Il faut l’admettre : on n’est pas face à un déroulé à la fois cyclique et classique. Le réglage de la politique économique peut ne pas être adapté (un stimulus, ou mal calibré ou mal adapté) et les mutations structurelles et sectorielles peuvent générer des déséquilibres au niveau macroéconomique ; l’accélération des prix en serait un révélateur. Bien sûr, à aujourd’hui, tout ceci tient de la conjecture. Mais un devoir de vigilance apparaît.
REPRENONS LES TROIS CONCLUSIONS AUXQUELLES NOUS SOMMES ARRIVÉS :
Le transitoire n’est pas fait pour durer (!) ; les enchainements cycliques n’envoient pas de messages particulièrement inquiétants sur le profil des prix aujourd’hui et dans un avenir proche ; le mix, formé des initiatives de politique économique et des changements structurels en train de s’enclencher, est à suivre de près car il pourrait être source de déséquilibres, dont davantage d’inflation.
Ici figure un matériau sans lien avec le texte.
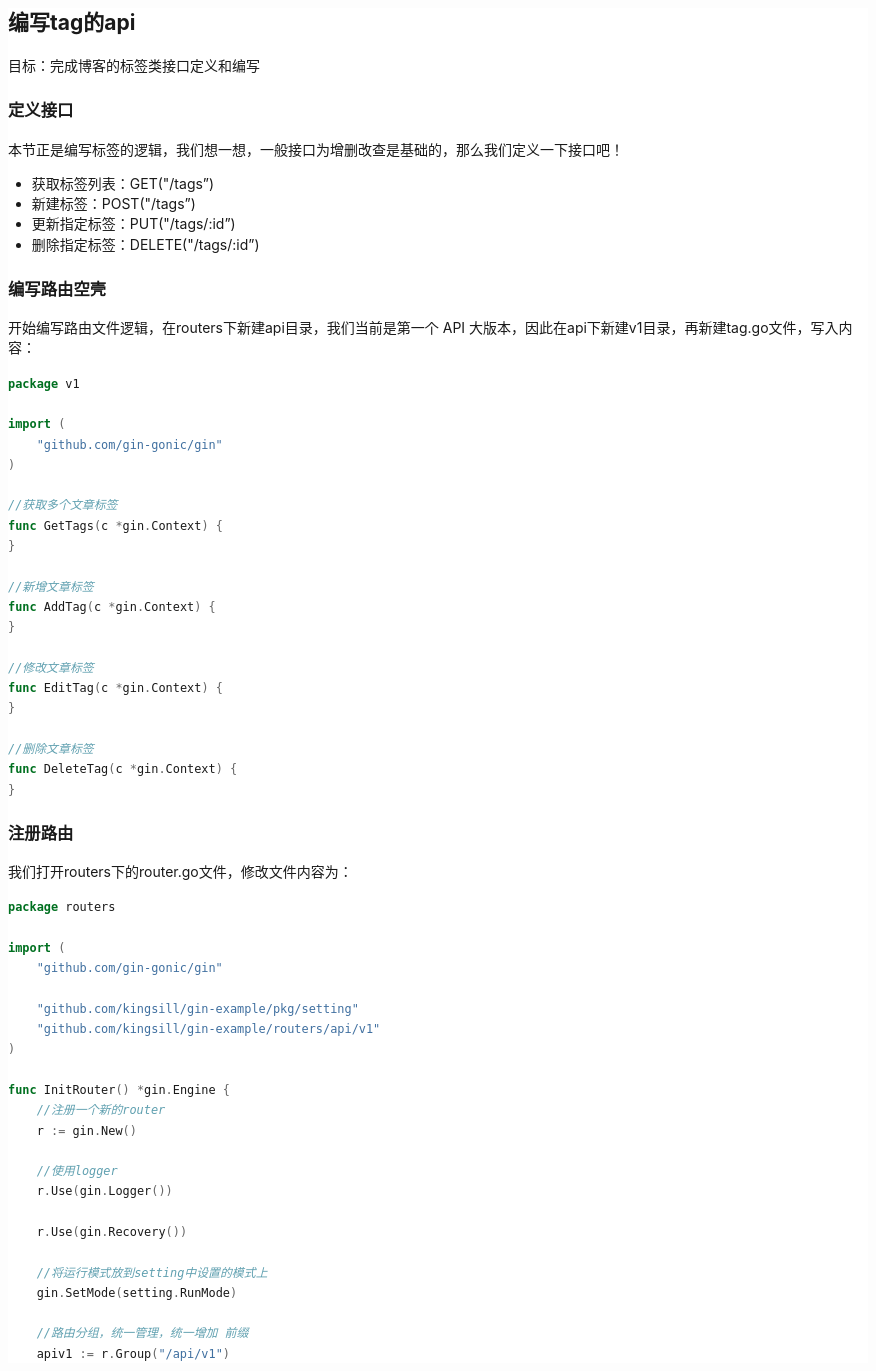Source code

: 
## 编写tag的api
目标：完成博客的标签类接口定义和编写

### 定义接口
本节正是编写标签的逻辑，我们想一想，一般接口为增删改查是基础的，那么我们定义一下接口吧！
- 获取标签列表：GET("/tags”)
- 新建标签：POST("/tags”)
- 更新指定标签：PUT("/tags/:id”)
- 删除指定标签：DELETE("/tags/:id”)

### 编写路由空壳
开始编写路由文件逻辑，在routers下新建api目录，我们当前是第一个 API 大版本，因此在api下新建v1目录，再新建tag.go文件，写入内容：
```go
package v1

import (
    "github.com/gin-gonic/gin"
)

//获取多个文章标签
func GetTags(c *gin.Context) {
}

//新增文章标签
func AddTag(c *gin.Context) {
}

//修改文章标签
func EditTag(c *gin.Context) {
}

//删除文章标签
func DeleteTag(c *gin.Context) {
}
```

### 注册路由
我们打开routers下的router.go文件，修改文件内容为：
```go
package routers

import (
	"github.com/gin-gonic/gin"

	"github.com/kingsill/gin-example/pkg/setting"
	"github.com/kingsill/gin-example/routers/api/v1"
)

func InitRouter() *gin.Engine {
	//注册一个新的router
	r := gin.New()

	//使用logger
	r.Use(gin.Logger())

	r.Use(gin.Recovery())

	//将运行模式放到setting中设置的模式上
	gin.SetMode(setting.RunMode)

	//路由分组，统一管理，统一增加 前缀
	apiv1 := r.Group("/api/v1")
```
Il y a une référence historique à peut-être proposer : les années qui ont suivi la fin de la deuxième guerre mondiale, avec à la fois un besoin de soutenir l’économie et de résorber le déséquilibre entre une demande civile qui se réveille et une offre alors très militaire. Le tout forçant à des évolutions structurelles et sectorielles. Mais attention ; si une certaine résonnance au niveau des enchainements existe, l’enjeu de la maîtrise du temps est perçu différemment. Il fallait aller très vite il y a 75 ans ; beaucoup croient, à tort ou à raison, que la contrainte de calendrier est moins exigeante aujourd’hui. A ce titre, ni les initiatives de politique économique, ni les changements structurels ne seraient d’une ampleur et d’une vitesse telles qu’ils seraient générateurs de graves déséquilibres, dont davantage d’inflation.